In this case, const generics are not an option anymore. I’d be curious how fast my code translated back into a Vec-generating iterator performs, compared to your original one, or the improved version with the with_capacity suggested above

struct CellIter {
    start: Vec<u8>,
    end: Vec<u8>,
    pending: Vec<u8>,
    done: bool,
}

impl Iterator for CellIter {
    type Item = Vec<u8>;
    fn next(&mut self) -> Option<Vec<u8>> {
        (!self.done).then(|| {
            let result = self.pending.clone();
            self.done = (0..self.pending.len()).rev().all(|i| {
                if self.pending[i] < self.end[i] {
                    self.pending[i] += 1;
                    false
                } else {
                    self.pending[i] = self.start[i];
                    true
                }
            });
            result
        })
    }

    fn size_hint(&self) -> (usize, Option<usize>) {
        if self.done {
            (0, Some(0))
        } else {
            let mut x = 1_usize;
            let mut r = 1_usize;
            for i in (0..self.pending.len()).rev() {
                r += (self.end[i] - self.pending[i]) as usize * x;
                x *= (self.end[i] - self.start[i]) as usize + 1;
            }
            (r, Some(r))
        }
    }
}

impl ExactSizeIterator for CellIter {}

fn calc_cells(start: Vec<u8>, end: Vec<u8>) -> CellIter {
    assert_eq!(start.len(), end.len());
    CellIter {
        done: start.iter().zip(end.iter()).any(|(s, e)| s > e),
        pending: start.clone(),
        start,
        end,
    }
}

fn main() {
    let start = vec![0, 0, 2];
    let end = vec![44, 255, 42];
    let all_cells = calc_cells(start.clone(), end.clone()).collect::<Vec<_>>();
    let mut l = dbg!(all_cells.len());
    let mut iter = calc_cells(start, end);
    assert_eq!(iter.size_hint().0, l);
    while let Some(_) = iter.next() {
        l -= 1;
        assert_eq!(iter.size_hint().0, l);
    }
    assert_eq!(l, 0);
}

(playground)

2 Likes

My original version used half-open bounds instead of inclusive bounds; perhaps that's the difference.

Still much faster than mine, great, :smiley:

Along similar lines, here's a version that uses the smallvec crate for the coordinates.

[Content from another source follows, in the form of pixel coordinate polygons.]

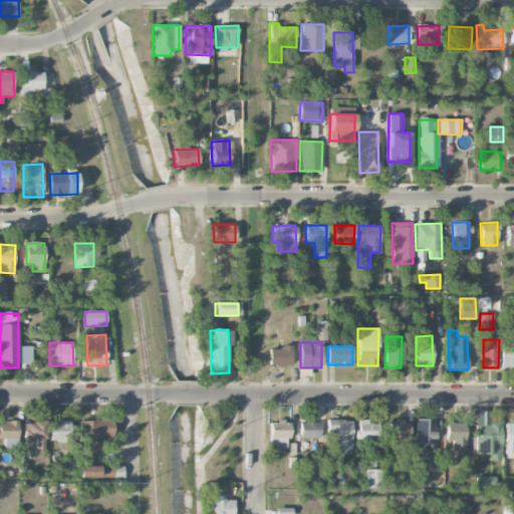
[(502,368),(513,368),(513,346),(502,346),(502,368)]
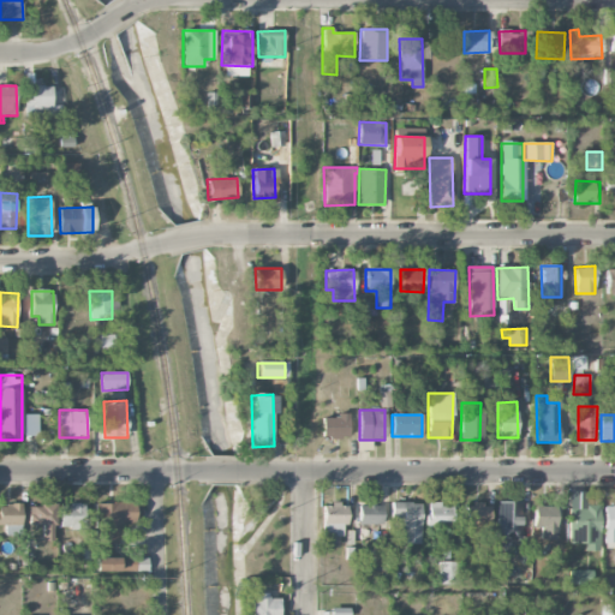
[(348,417),(322,416),(322,437),(348,439),(348,417)]
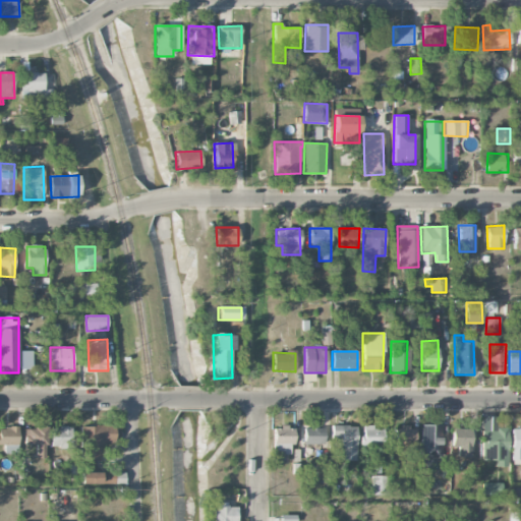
[(482,460),(494,460),(494,467),(508,466),(507,427),(496,427),(496,416),(481,416),(482,460)]
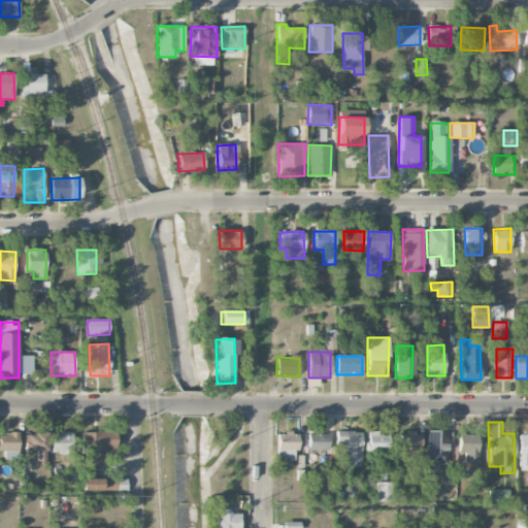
[(448,431),(427,430),(426,477),(437,479),(437,464),(447,464),(448,431)]
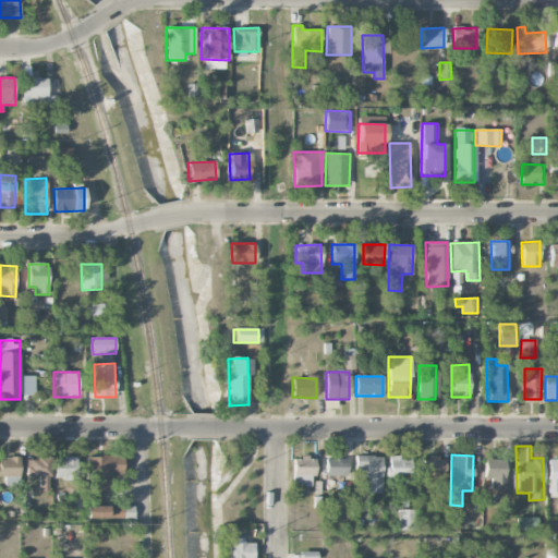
[(121,478),(122,457),(89,456),(88,493),(109,494),(109,478),(121,478)]
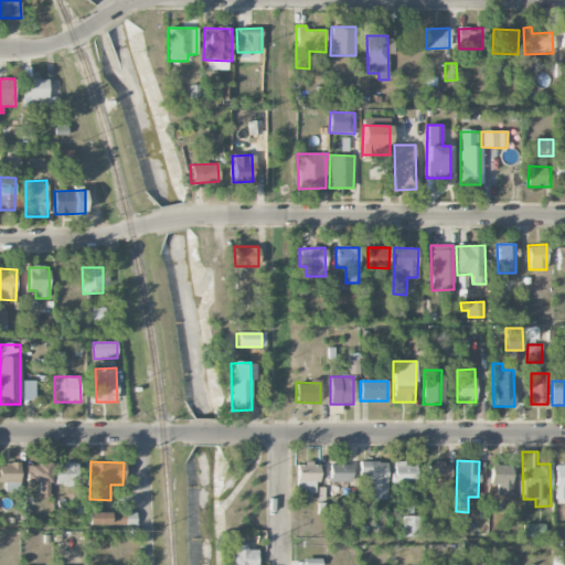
[(388,461),(360,461),(360,484),(370,484),(370,500),(387,500),(388,461)]
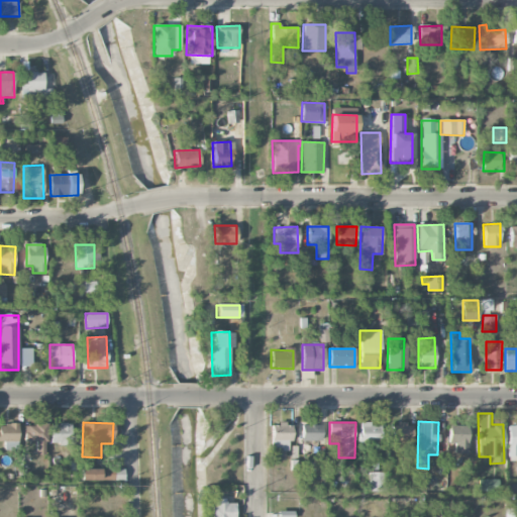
[(301,424),(302,443),(322,443),(321,423),(301,424)]
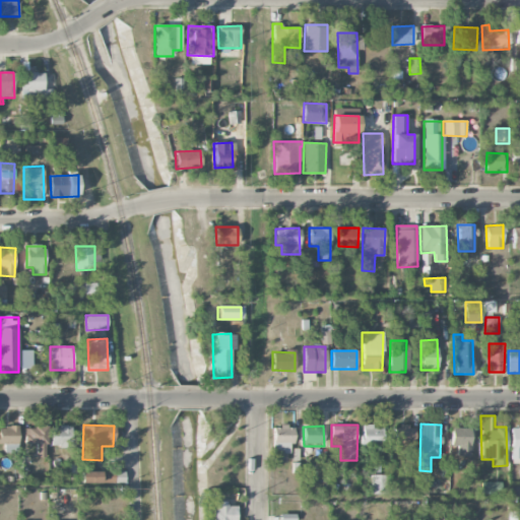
[(519,426),(510,427),(510,457),(519,457),(519,426)]
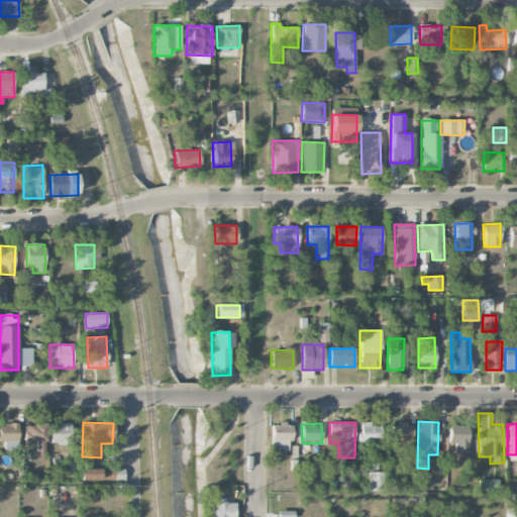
[(17,424),(0,424),(0,441),(18,441),(17,424)]
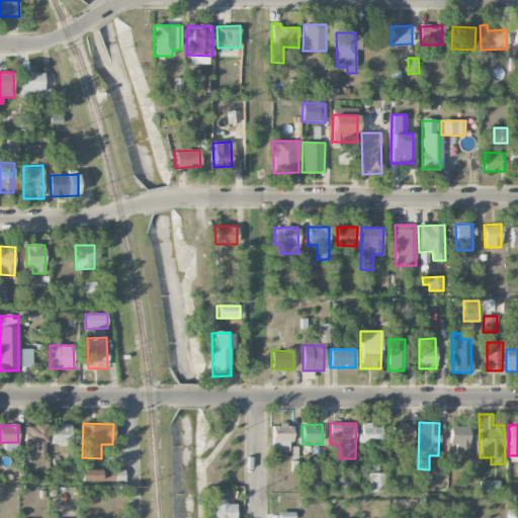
[(47,426),(24,425),(24,442),(35,443),(35,456),(46,456),(47,426)]
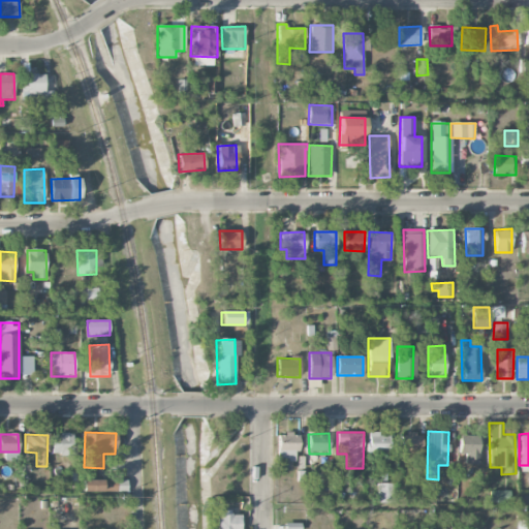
[(72,434),(52,434),(51,454),(71,454),(72,434)]
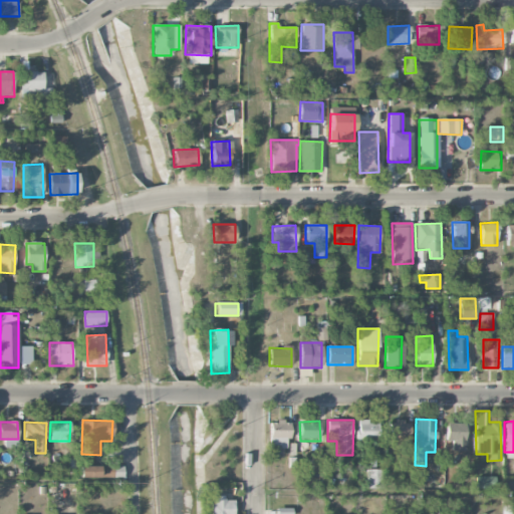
[(289,422),(269,422),(269,447),(289,447),(289,422)]
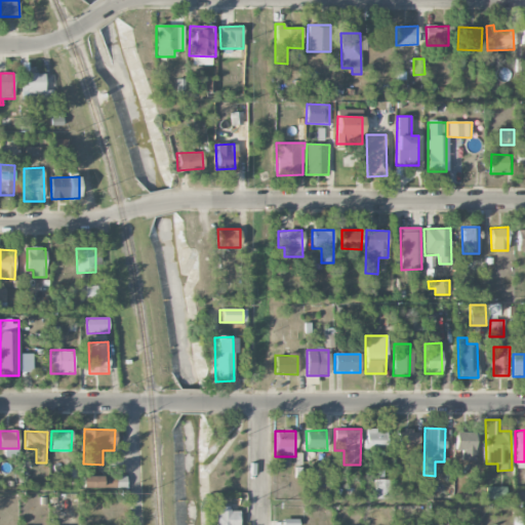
[(366,449),(388,449),(388,431),(366,431),(366,449)]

If the dimensionality is small enough (<= 8 as written, but tunable), there won't be heap allocations.

use smallvec::SmallVec; // 1.5.1

type Coord = SmallVec<[u8;8]>;

struct CellIter {
    start: Coord,
    end: Coord,
    pending: Coord,
    done: bool,
}

impl Iterator for CellIter {
    type Item = Coord;
    fn next(&mut self) -> Option<Coord> {
        (!self.done).then(|| {
            let result = self.pending.clone();
            self.done = (0..self.pending.len()).rev().all(|i| {
                if self.pending[i] < self.end[i] {
                    self.pending[i] += 1;
                    false
                } else {
                    self.pending[i] = self.start[i];
                    true
                }
            });
            result
        })
    }

    fn size_hint(&self) -> (usize, Option<usize>) {
        if self.done {
            (0, Some(0))
        } else {
            let mut x = 1_usize;
            let mut r = 1_usize;
            for i in (0..self.pending.len()).rev() {
                r += (self.end[i] - self.pending[i]) as usize * x;
                x *= (self.end[i] - self.start[i]) as usize + 1;
            }
            (r, Some(r))
        }
    }
}

impl ExactSizeIterator for CellIter {}

fn calc_cells(start: Coord, end: Coord) -> CellIter {
    assert_eq!(start.len(), end.len());
    CellIter {
        done: start.iter().zip(end.iter()).any(|(s, e)| s > e),
        pending: start.clone(),
        start,
        end,
    }
}

fn main() {
    let start = SmallVec::from_vec(vec![0, 0, 0]);
    let end:Coord = SmallVec::from_vec(vec![127,127,29]);
    let all_cells = calc_cells(start.clone(), end.clone()).collect::<Vec<_>>();
    let mut l = dbg!(all_cells.len());
    let mut iter = calc_cells(start, end);
    assert_eq!(iter.size_hint().0, l);
    while let Some(_) = iter.next() {
        l -= 1;
        assert_eq!(iter.size_hint().0, l);
    }
    assert_eq!(l, 0);
}

(Rust Playground)

4 Likes